Zadania do wykonania>
A. Wyjaśnij w jednym do trzech zdań, dlaczego według tekstu o Górniku grudniowe zwycięstwo nad Widzewem Łódź nie wydaje się wielkim osiągnięciem.
B. Zwróć dokładnie fragment tekstu o Górniku od słów „Nowy prezes, nowy” do słów „wygrali w lidze.”, łącznie z tymi słowami.

Nowy prezes, nowy trener, ale wyniki bez zmian. W ostatnich dniach nowym prezesem Górnika został Zbigniew Waśkiewicz, który dokonał zmiany szkoleniowca i powierzył stery I drużyny w ręce Roberta Warzychy. Ten w debiucie zremisował z Pogonią 1:1, co nie zmienia faktu, że zabrzanie nadal - już od siedmiu spotkań - nie wygrali w lidze.
Piłkarze "Trójkolorowych" po raz ostatni cieszyli się ze zwycięstwa w ekstraklasie ponad trzy miesiące temu, gdy na początku grudnia pokonali 3:2 Widzew Łódź (a biorąc pod uwagę wyjazdową formę łodzian wcale nie wydaje się wielkim osiągnięciem). Od tego czasu do meczu z Pogonią zabrzanie w lidze zdobyli tylko dwa punkty, remisując u siebie z Lechią Gdańsk i Koroną Kielce. Pod koniec zeszłego roku można było łudzić się walką o 15. tytuł mistrzowski, teraz przy Roosevelta muszą trzymać kciuki za utrzymanie się w grupie mistrzowskiej. Czy powracający do Zabrza po 24 latach, choć w innej roli, Warzycha zdoła utrzymać klub w ósemce?

Dane>
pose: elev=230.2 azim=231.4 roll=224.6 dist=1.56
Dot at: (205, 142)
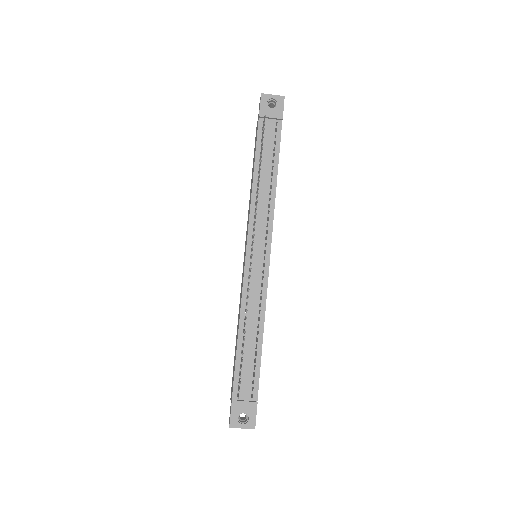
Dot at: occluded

Odpowiedzi do zadań>
A. Powodem jest wyjazdowa forma łodzian. Biorąc ją pod uwagę, wygrana 3:2 z Widzewem Łódź na początku grudnia wcale nie wydaje się wielkim osiągnięciem.

B.
Nowy prezes, nowy trener, ale wyniki bez zmian. W ostatnich dniach nowym prezesem Górnika został Zbigniew Waśkiewicz, który dokonał zmiany szkoleniowca i powierzył stery I drużyny w ręce Roberta Warzychy. Ten w debiucie zremisował z Pogonią 1:1, co nie zmienia faktu, że zabrzanie nadal - już od siedmiu spotkań - nie wygrali w lidze.